| About this task |
Using the entries below, quote exactly the span of lines that begins with the line containing "4.5.2 The EESC" and ends with the final line.

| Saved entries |
────────────────
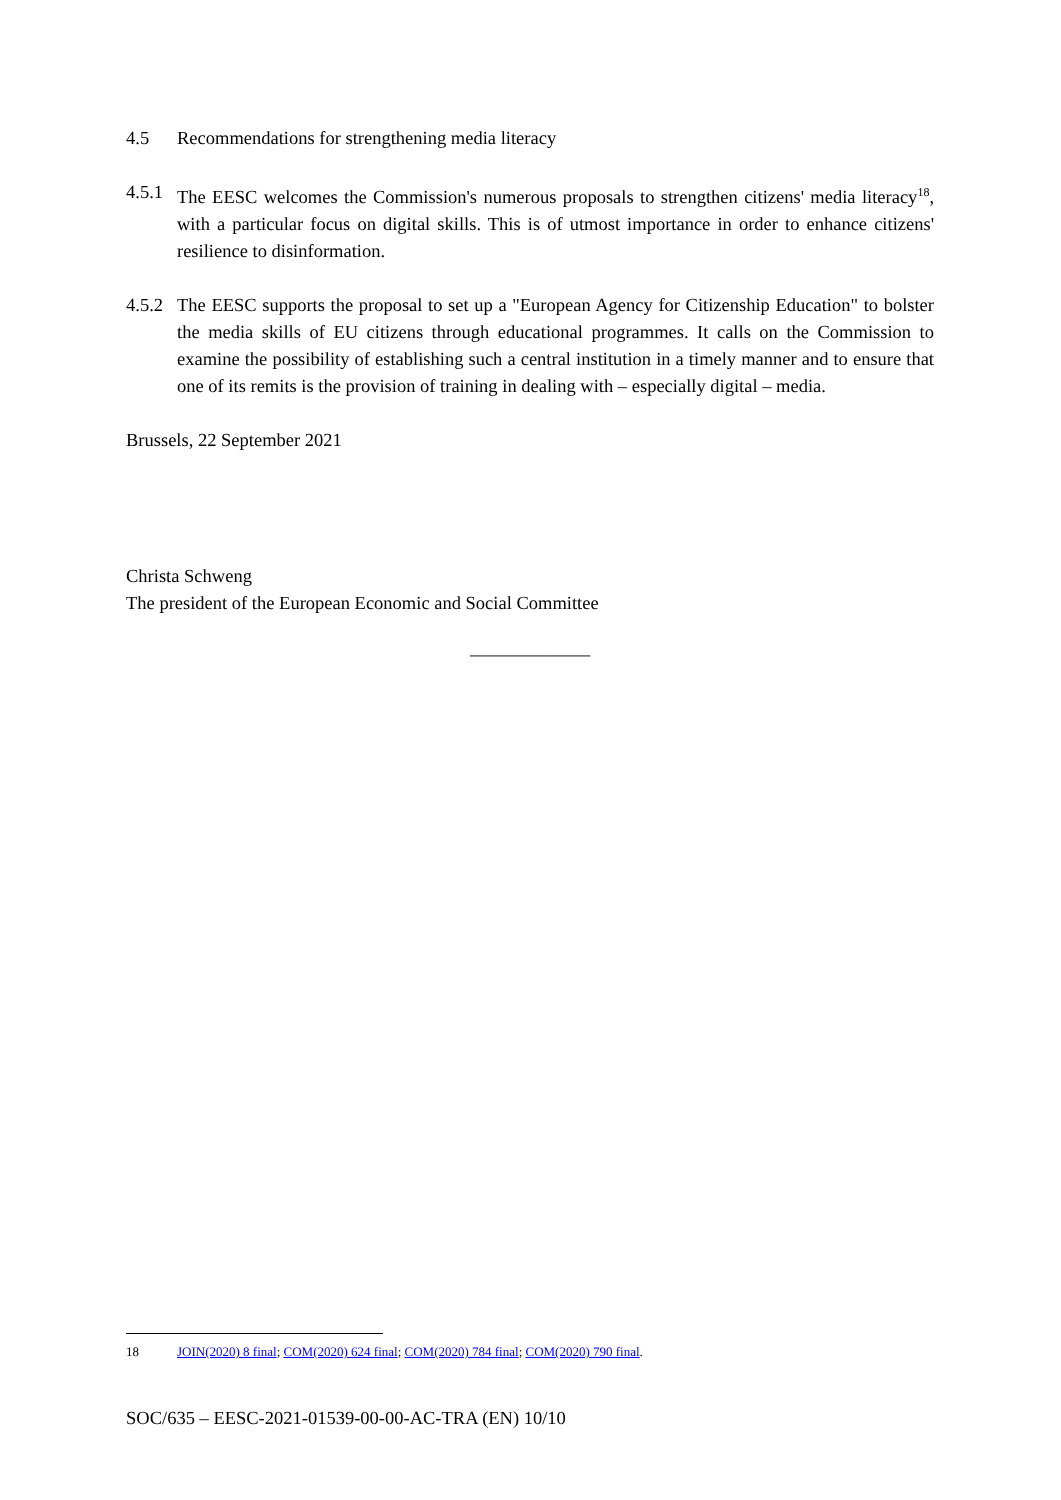4.5 Recommendations for strengthening media literacy
4.5.1 The EESC welcomes the Commission's numerous proposals to strengthen citizens' media literacy<sup>18</sup>, with a particular focus on digital skills. This is of utmost importance in order to enhance citizens' resilience to disinformation.
4.5.2 The EESC supports the proposal to set up a "European Agency for Citizenship Education" to bolster the media skills of EU citizens through educational programmes. It calls on the Commission to examine the possibility of establishing such a central institution in a timely manner and to ensure that one of its remits is the provision of training in dealing with – especially digital – media.
Brussels, 22 September 2021
Christa Schweng
The president of the European Economic and Social Committee
_____________
18 JOIN(2020) 8 final; COM(2020) 624 final; COM(2020) 784 final; COM(2020) 790 final.
SOC/635 – EESC-2021-01539-00-00-AC-TRA (EN) 10/10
────────────────
| Response to this task |
4.5.2 The EESC supports the proposal to set up a "European Agency for Citizenship Education" to bolster the media skills of EU citizens through educational programmes. It calls on the Commission to examine the possibility of establishing such a central institution in a timely manner and to ensure that one of its remits is the provision of training in dealing with – especially digital – media.
Brussels, 22 September 2021
Christa Schweng
The president of the European Economic and Social Committee
_____________
18 JOIN(2020) 8 final; COM(2020) 624 final; COM(2020) 784 final; COM(2020) 790 final.
SOC/635 – EESC-2021-01539-00-00-AC-TRA (EN) 10/10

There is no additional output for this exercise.